● Set of tasks
A. Change "MySpace" to "Facebook" in the morning journal entry, starting with "Back in my cabin" and going on through "most famous orchestras.", and write out that stretch with the swap made.
B. List every musical work that the morning journal entry says the writer heard performed live.
C. Continue the morning journal entry from its last sentence.

● Passage
────────────────
My day began with hailstones thundering down from the Absaroka mountains. Strange and agitating dreams dissolved as I watched the icy spheres bounce off the garden beds outside my window. Once the hail turned to rain, I made a dash from my cabin to the main house. While a pot of coffee was brewing, I thumbed through a well-worn copy of Ed Abbey’s Down the River. In the book, Abbey describes Henry David Thoreau on his death-bed being asked if he’d made his peace with God. Thoreau responded: “I’m not aware that we had ever quarreled.” His final words apparently were: “moose … Indians.”
Back in my cabin with a steaming mug, I checked my e-mail, and saw a message that I was now MySpace friends with the Saginaw Bay Symphony Orchestra. When I lived in Saginaw, the symphony concerts were among the greatest events I had witnessed. Hearing the superb live performances of Mozart’s Piano Concerto #23 in A Major, Bolling’s Suite for Chamber Orchestra and Jazz Piano Trio, and Beethoven’s Third Symphony, are moments that I will never forget. I was lucky enough to be able to use selections of SBSO recordings in my production of Amadeus at Pit and Balcony – the music easily stood alongside recordings by some of the world's most famous orchestras.
────────────────
● Information shown
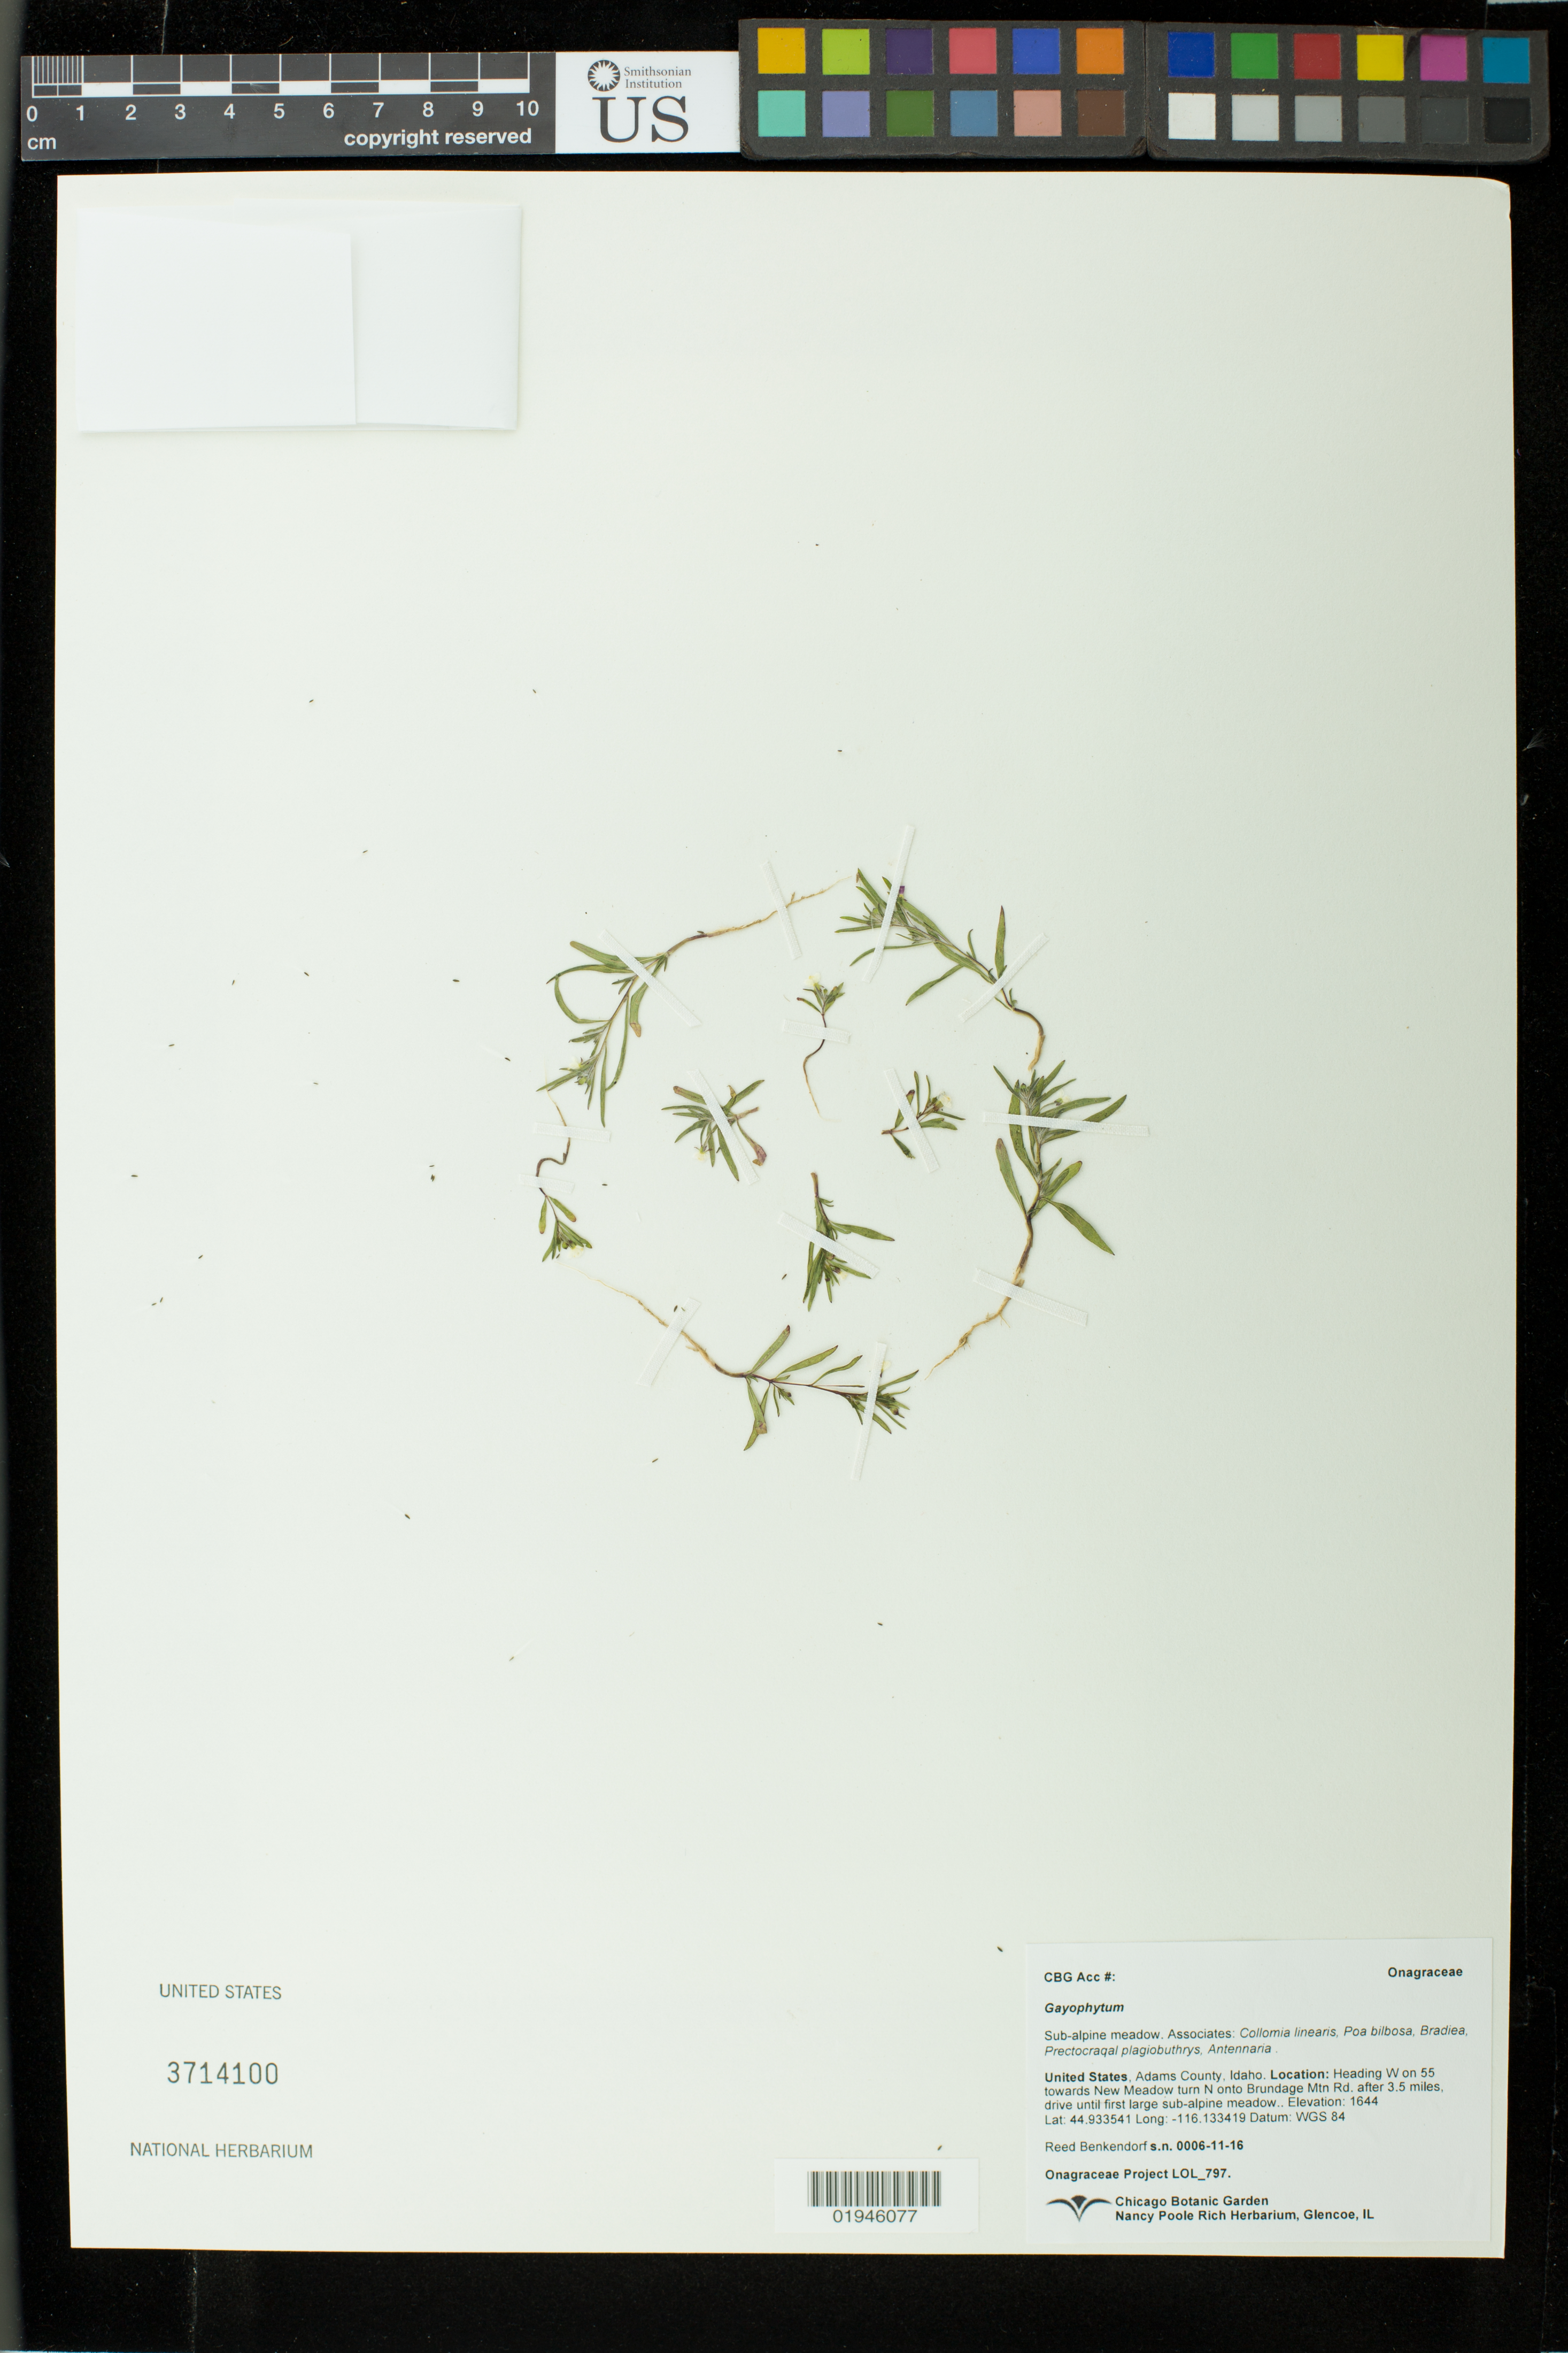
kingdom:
────────────────
● Written responses
A.
Back in my cabin with a steaming mug, I checked my e-mail, and saw a message that I was now Facebook friends with the Saginaw Bay Symphony Orchestra. When I lived in Saginaw, the symphony concerts were among the greatest events I had witnessed. Hearing the superb live performances of Mozart’s Piano Concerto #23 in A Major, Bolling’s Suite for Chamber Orchestra and Jazz Piano Trio, and Beethoven’s Third Symphony, are moments that I will never forget. I was lucky enough to be able to use selections of SBSO recordings in my production of Amadeus at Pit and Balcony – the music easily stood alongside recordings by some of the world's most famous orchestras.

B.
Mozart's Piano Concerto #23 in A Major
Bolling's Suite for Chamber Orchestra and Jazz Piano Trio
Beethoven's Third Symphony

C.
I navigated to the SBSO website and watched videos of Patrick Flynn conducting and being interviewed, and thought about what an amazing talent he is and what a great thing for the symphony and for Saginaw to have him as conductor. Patrick and I spent many hours over the last few years at the Red Eye discussing music, politics, theatre, poetry, and a hundred other topics. A conversation with him was like an entire college humanities course condensed into minutes, mixed with an acid-witted, irreverent stand-up routine that could rival Bill Hicks or Lenny Bruce. I remembered the two of us vaguely discussing a nebulous idea of a performance combining poetry with symphonic music. Or maybe it was an idea I had always meant to bring up, but never had the chance – I don’t now fully remember which: we talked about so many things; jumping around topics as excitedly as the hail had been earlier in the garden. I thought maybe I’d give him a call today, catch up with each other, and see if the idea of a collaboration might someday go somewhere.
When I turned on my phone, there was a text message waiting: “Patrick Flynn died this AM in CA!” I had to reread it several times before I could believe it. Even now, after most of the day has passed, after discussing it over the phone with a couple friends and reading two news articles online about it, it still seems impossible that a man with such energy and passion, with a larger-than-life presence and boundless soul could be gone. That a person filled with such music could be silenced.
The skies here are still moody and rain drips erratically from the roof. I’ve been listening to my SBSO CD’s all day – at the moment Rimsky-Korsakov’s Scheherazade. Hal Grossman’s violin moves in the same way that these clouds flow down the mountainsides like grey rivers in slow motion. I can picture Patrick drawing out this music, almost painting it across a living canvas. The question Thoreau was asked on his death-bed about making peace with God, doesn’t even make sense in Patrick’s case – whenever Patrick stepped onto the podium, God stopped what he was doing to listen peacefully to what would follow. He was never disappointed.
Neither were we.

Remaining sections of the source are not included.